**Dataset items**
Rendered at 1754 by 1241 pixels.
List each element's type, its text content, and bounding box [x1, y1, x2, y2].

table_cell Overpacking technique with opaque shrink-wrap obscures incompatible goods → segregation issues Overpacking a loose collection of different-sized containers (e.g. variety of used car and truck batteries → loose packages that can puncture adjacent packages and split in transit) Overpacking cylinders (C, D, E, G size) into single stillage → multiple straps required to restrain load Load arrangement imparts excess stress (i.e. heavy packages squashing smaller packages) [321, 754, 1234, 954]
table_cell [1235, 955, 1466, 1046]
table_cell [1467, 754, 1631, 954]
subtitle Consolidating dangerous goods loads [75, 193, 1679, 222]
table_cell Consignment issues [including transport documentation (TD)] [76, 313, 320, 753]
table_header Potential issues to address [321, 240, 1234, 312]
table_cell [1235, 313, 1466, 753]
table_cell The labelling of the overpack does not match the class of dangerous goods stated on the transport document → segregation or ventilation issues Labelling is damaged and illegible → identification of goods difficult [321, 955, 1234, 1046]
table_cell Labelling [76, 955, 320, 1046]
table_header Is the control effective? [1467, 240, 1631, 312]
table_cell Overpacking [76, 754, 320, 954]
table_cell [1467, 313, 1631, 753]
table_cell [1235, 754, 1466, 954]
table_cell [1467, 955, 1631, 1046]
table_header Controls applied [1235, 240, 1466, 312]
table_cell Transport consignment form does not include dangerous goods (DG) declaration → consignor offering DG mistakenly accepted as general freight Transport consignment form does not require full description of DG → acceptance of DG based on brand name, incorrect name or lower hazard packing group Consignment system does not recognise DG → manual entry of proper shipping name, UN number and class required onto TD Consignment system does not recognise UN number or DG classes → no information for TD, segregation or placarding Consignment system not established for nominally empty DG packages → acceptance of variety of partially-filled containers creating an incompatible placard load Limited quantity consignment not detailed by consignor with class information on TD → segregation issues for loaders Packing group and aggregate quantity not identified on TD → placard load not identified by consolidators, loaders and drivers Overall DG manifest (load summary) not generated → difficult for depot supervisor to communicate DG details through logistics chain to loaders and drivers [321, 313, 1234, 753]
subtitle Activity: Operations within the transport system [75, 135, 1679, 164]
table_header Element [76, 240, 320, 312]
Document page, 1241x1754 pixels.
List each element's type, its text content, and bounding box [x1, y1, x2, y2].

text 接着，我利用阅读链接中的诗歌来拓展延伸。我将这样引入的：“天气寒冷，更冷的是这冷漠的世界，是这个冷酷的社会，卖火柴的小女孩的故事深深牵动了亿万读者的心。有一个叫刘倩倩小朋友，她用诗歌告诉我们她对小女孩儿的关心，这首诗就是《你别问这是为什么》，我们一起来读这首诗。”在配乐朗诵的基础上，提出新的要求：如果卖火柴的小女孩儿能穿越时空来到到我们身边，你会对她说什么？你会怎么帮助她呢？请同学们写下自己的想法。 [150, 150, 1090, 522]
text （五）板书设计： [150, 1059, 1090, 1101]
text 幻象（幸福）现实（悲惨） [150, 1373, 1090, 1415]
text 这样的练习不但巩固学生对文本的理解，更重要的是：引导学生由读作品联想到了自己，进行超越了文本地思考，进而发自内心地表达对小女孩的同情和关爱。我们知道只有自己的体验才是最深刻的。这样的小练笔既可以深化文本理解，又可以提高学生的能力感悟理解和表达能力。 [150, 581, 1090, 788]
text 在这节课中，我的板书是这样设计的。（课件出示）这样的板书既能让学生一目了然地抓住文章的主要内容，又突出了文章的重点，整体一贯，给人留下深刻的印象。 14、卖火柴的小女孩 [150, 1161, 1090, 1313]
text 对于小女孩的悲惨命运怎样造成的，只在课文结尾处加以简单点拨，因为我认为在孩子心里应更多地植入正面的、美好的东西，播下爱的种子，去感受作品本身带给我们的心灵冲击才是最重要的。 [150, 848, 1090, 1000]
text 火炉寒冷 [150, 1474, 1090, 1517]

**Problem**
A word-for-word restatement of the data above is required.

**Answer to this problem**
Rendered at 1754 by 1241 pixels.
List each element's type, its text content, and bounding box [x1, y1, x2, y2].

table_cell Overpacking technique with opaque shrink-wrap obscures incompatible goods → segregation issues Overpacking a loose collection of different-sized containers (e.g. variety of used car and truck batteries → loose packages that can puncture adjacent packages and split in transit) Overpacking cylinders (C, D, E, G size) into single stillage → multiple straps required to restrain load Load arrangement imparts excess stress (i.e. heavy packages squashing smaller packages) [321, 754, 1234, 954]
table_cell [1235, 955, 1466, 1046]
table_cell [1467, 754, 1631, 954]
subtitle Consolidating dangerous goods loads [75, 193, 1679, 222]
table_cell Consignment issues [including transport documentation (TD)] [76, 313, 320, 753]
table_header Potential issues to address [321, 240, 1234, 312]
table_cell [1235, 313, 1466, 753]
table_cell The labelling of the overpack does not match the class of dangerous goods stated on the transport document → segregation or ventilation issues Labelling is damaged and illegible → identification of goods difficult [321, 955, 1234, 1046]
table_cell Labelling [76, 955, 320, 1046]
table_header Is the control effective? [1467, 240, 1631, 312]
table_cell Overpacking [76, 754, 320, 954]
table_cell [1467, 313, 1631, 753]
table_cell [1235, 754, 1466, 954]
table_cell [1467, 955, 1631, 1046]
table_header Controls applied [1235, 240, 1466, 312]
table_cell Transport consignment form does not include dangerous goods (DG) declaration → consignor offering DG mistakenly accepted as general freight Transport consignment form does not require full description of DG → acceptance of DG based on brand name, incorrect name or lower hazard packing group Consignment system does not recognise DG → manual entry of proper shipping name, UN number and class required onto TD Consignment system does not recognise UN number or DG classes → no information for TD, segregation or placarding Consignment system not established for nominally empty DG packages → acceptance of variety of partially-filled containers creating an incompatible placard load Limited quantity consignment not detailed by consignor with class information on TD → segregation issues for loaders Packing group and aggregate quantity not identified on TD → placard load not identified by consolidators, loaders and drivers Overall DG manifest (load summary) not generated → difficult for depot supervisor to communicate DG details through logistics chain to loaders and drivers [321, 313, 1234, 753]
subtitle Activity: Operations within the transport system [75, 135, 1679, 164]
table_header Element [76, 240, 320, 312]
Document page, 1241x1754 pixels.
List each element's type, its text content, and bounding box [x1, y1, x2, y2].

text 接着，我利用阅读链接中的诗歌来拓展延伸。我将这样引入的：“天气寒冷，更冷的是这冷漠的世界，是这个冷酷的社会，卖火柴的小女孩的故事深深牵动了亿万读者的心。有一个叫刘倩倩小朋友，她用诗歌告诉我们她对小女孩儿的关心，这首诗就是《你别问这是为什么》，我们一起来读这首诗。”在配乐朗诵的基础上，提出新的要求：如果卖火柴的小女孩儿能穿越时空来到到我们身边，你会对她说什么？你会怎么帮助她呢？请同学们写下自己的想法。 [150, 150, 1090, 522]
text （五）板书设计： [150, 1059, 1090, 1101]
text 幻象（幸福）现实（悲惨） [150, 1373, 1090, 1415]
text 这样的练习不但巩固学生对文本的理解，更重要的是：引导学生由读作品联想到了自己，进行超越了文本地思考，进而发自内心地表达对小女孩的同情和关爱。我们知道只有自己的体验才是最深刻的。这样的小练笔既可以深化文本理解，又可以提高学生的能力感悟理解和表达能力。 [150, 581, 1090, 788]
text 在这节课中，我的板书是这样设计的。（课件出示）这样的板书既能让学生一目了然地抓住文章的主要内容，又突出了文章的重点，整体一贯，给人留下深刻的印象。 14、卖火柴的小女孩 [150, 1161, 1090, 1313]
text 对于小女孩的悲惨命运怎样造成的，只在课文结尾处加以简单点拨，因为我认为在孩子心里应更多地植入正面的、美好的东西，播下爱的种子，去感受作品本身带给我们的心灵冲击才是最重要的。 [150, 848, 1090, 1000]
text 火炉寒冷 [150, 1474, 1090, 1517]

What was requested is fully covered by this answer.